Daedalus warned his son Icarus not to fly so high, or the sun would melt his waxen wings, but the boy, intoxicated with flying, soared above his cautious father. He flew so high that he got perilously close to the sun. Just as his father warned him would happen, the wax on his wings melted into a useless liquid. The false wings came apart and Icarus fell from the sky and plunged into the deep blue sea below. The myth of Icarus illustrates the ancient Greek word, hubris. The term describes the overweening human pride and vanity that often result in tragedy.
Hubris flies on false wings. And for some inexplicable reasons, it would seem that it most often finds coziness with the rich, the famous and the powerful. It has to. The rich and the powerful have the world around them and the people under their spell. Things move or don’t move according to their whims and fancies. Lesser mortals waltz around them like celestial nymphs, or as moths around light. They are different; their world is different. To the rest of the less-fortunate, the rich and the powerful is a human deity. So it does not take him effort to prime to pride. And the Good Book says, “Pride goeth before destruction, and an haughty spirit before a fall.”
And the best of man is still a man. It is only God, perhaps that can claim and achieve invincibility. But Hubris, or what Plato called Icarus Complex, would not allow man be himself; his immortal self with all his powerlessness and vulnerabilities. Often, the man of power and wealth believes in his own ability to do, to be and to have. Master Lucifer started it, according to The Book. The old, man of guile and charmer, so intoxicated by his power and glory, decided to take control of the celestial throne. But his creator and enabler sent just one leader-angel to throw him down. And Lucifer fell with all his beauty, power and dominion.
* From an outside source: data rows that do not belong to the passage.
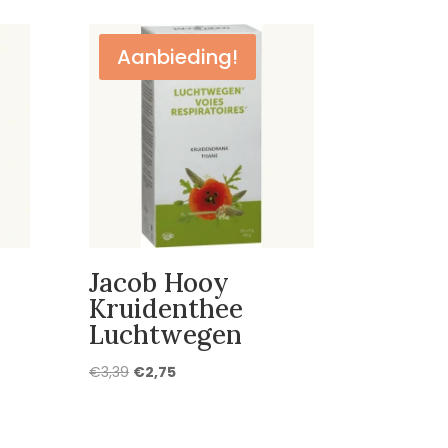
Aanbieding!
Jacob Hooy
Kruidenthee
Luchtwegen
Oorspronkelijke
Huidige
€
3,39
€
2,75
prijs
prijs
was:
is:
€3,39.
€2,75.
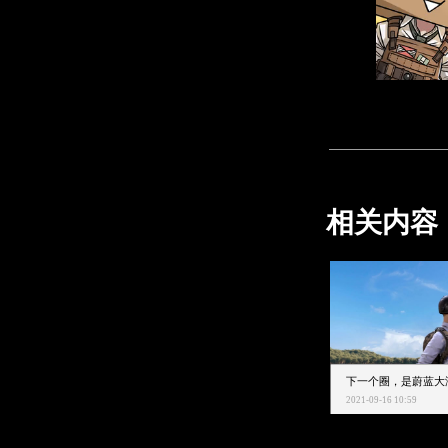
相关内容
2021-09-16 10:59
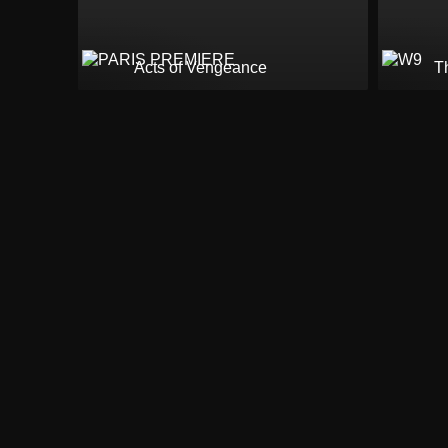
Acts of Vengeance
T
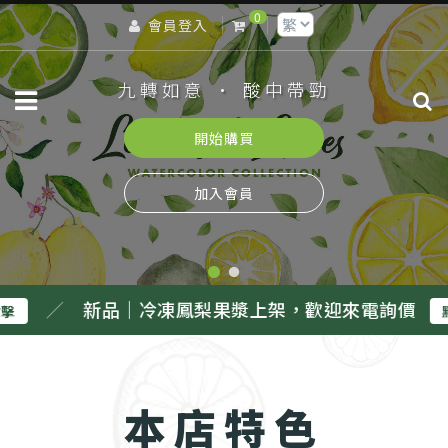
0
會員登入
｜鉦旺樂水果原汁｜
九轉如意 · 酸中帶勁
開始購買
加入會員
凍鳳梨果漿上架，歡迎來電詢價
／
新品｜冷
點擊
本店特色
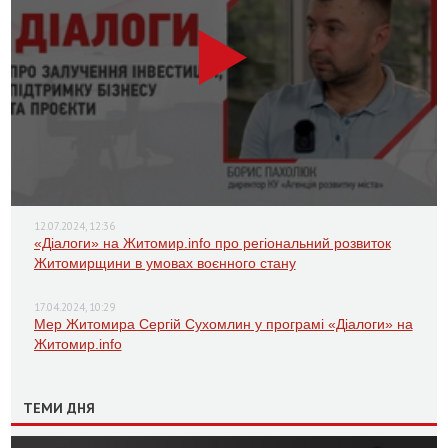
12.07.2024, 12:36
«Діалоги» на Житомир.info про регіональний розвиток
Житомирщини в умовах воєнного стану
17.04.2024, 10:29
Мер Житомира Сергій Сухомлин у програмі «Діалоги» на
Житомир.info
ТЕМИ ДНЯ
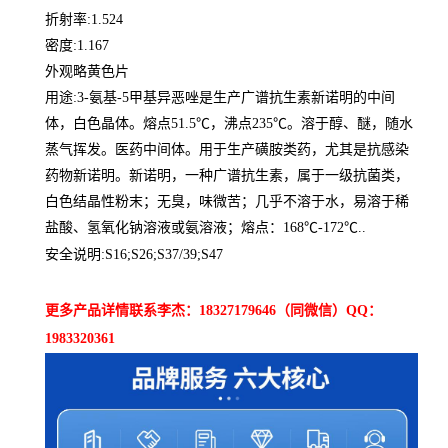
折射率:1.524
密度:1.167
外观略黄色片
用途:3-氨基-5甲基异恶唑是生产广谱抗生素新诺明的中间
体，白色晶体。熔点51.5℃，沸点235℃。溶于醇、醚，随水
蒸气挥发。医药中间体。用于生产磺胺类药，尤其是抗感染
药物新诺明。新诺明，一种广谱抗生素，属于一级抗菌类，
白色结晶性粉末；无臭，味微苦；几乎不溶于水，易溶于稀
盐酸、氢氧化钠溶液或氨溶液；熔点：168℃-172℃..
安全说明:S16;S26;S37/39;S47
更多产品详情联系李杰：18327179646（同微信）QQ：
1983320361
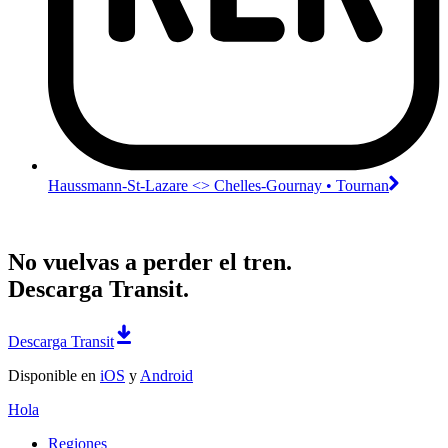
Haussmann-St-Lazare <>︎ Chelles-Gournay • Tournan
No vuelvas a perder el tren.
Descarga Transit.
Descarga Transit
Disponible en
iOS
y
Android
Hola
Regiones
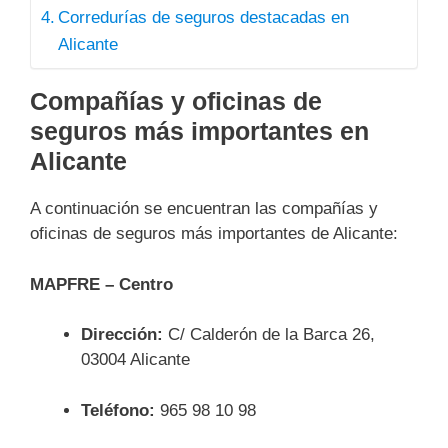
Corredurías de seguros destacadas en
Alicante
Compañías y oficinas de
seguros más importantes en
Alicante
A continuación se encuentran las compañías y
oficinas de seguros más importantes de Alicante:
MAPFRE – Centro
Dirección:
C/ Calderón de la Barca 26,
03004 Alicante
Teléfono:
965 98 10 98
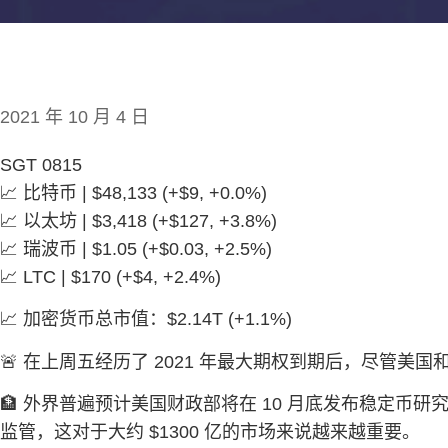
2021 年 10 月 4 日
SGT 0815
📈 比特币 | $48,133 (+$9, +0.0%)
📈 以太坊 | $3,418 (+$127, +3.8%)
📈 瑞波币 | $1.05 (+$0.03, +2.5%)
📈 LTC | $170 (+$4, +2.4%)
📈 加密货币总市值：$2.14T (+1.1%)
🚨 在上周五经历了 2021 年最大期权到期后，尽管
🏦 外界普遍预计美国财政部将在 10 月底发布稳定币
监管，这对于大约 $1300 亿的市场来说越来越重要。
Many millennia after that epic fall, one maniac called Adolf Hitler one day was stung by hubris. He looked around and sensed that every other race but his own Arian race was inferior and so those others ought to be controlled. His attempt to live his ambition, plunged the world into a war that human history has recorded and christened the Second World War. Ambition pushes a man to challenge his chi. And pride, as often the case, wouldn’t let him to see the redline.
So, if a man is so embossed, so differently elevated and therefore revered by the mass of the people, it is easy to cross the line. Nay, it is always easy to be intoxicated with his sense of the possible and therefore defy, like Icarus, the wisdom in Daedalus’ warning. And not just the warning, but also the ancient lessons in self-control and moderation, guided by knowledge and balance.
Because of the height of their elevation and glory, when nature then visits with dark humour, as it often does, it is always not only the world that grieves, even “the heavens themselves (will) blaze forth…” as Mr. William Shakespeare would put it. When they are tormented, harassed and harangued by the cruel hand of fate, there’s this emotional brew of fear, anger and pity. Fear because here is once a superhuman, whose one little act of intemperance (or so) has brought down. Which, in interpretation, would mean that, in spite of a man’s stature, fate has some queer way of dealing nastily with him. “As flies to wanton boys,” Thomas Hardy writes in Tess of the d’Urbervilles, “are we to the gods. They kill us for their sport.” Their tragedy evokes anger because here is a man or women whom we had held with so much deified reverence. And pity because this queer fate has, in its mindlessness, brought him down to his ordinariness.
All of this ought to have given man enough life lessons. A good, life lesson that riches, power and fame are a poor defence to Lady Nemesis when she visits with her brutal impartiality. However, in spite of what the victim might or might not have done wrong, his tragedy should be a reminder that the rest of us can possibly not be immune to the justice of fate. In every man, there is at least an area of vulnerability – our Achilles’ Heels. And because there is this Manichean contest, between right and wrong; between light and darkness, man will continue to be prize-object for the gods.
It is turning out to be the same with Mrs. Diezani Allison- Madueke, our now damsel in distress. Until recently, she was the country’s oil minister and perhaps the most powerful and influential minster in the government she served. Now in far away London, she is expected to have her day with justice. And it is the desire of Nigerians and indeed humanity that justice is served in her case. For one, it will reassure us that those who work evil on the nation and bring odium and pain on the people will get their just reward. And those wrongly accused will get their just dessert. “Nothing is more repugnant than an innocent man in prison,” writes Jean Genet. And nothing is as vile as having the unjust roam the field. We know that in this country are those who ought to be in the maximum side of the Kirikiri Prisons. However today, they are in maximum side of high and respected place, deciding the fate of the country. Yes, “life is unfair,” as J. F. Kennedy would say, but we humans, thank God, have learnt to give nature a helping hand so that life will be easier and tolerable for the greatest number. Justice and injustice are conscious acts of men. And we can choose which side to fall.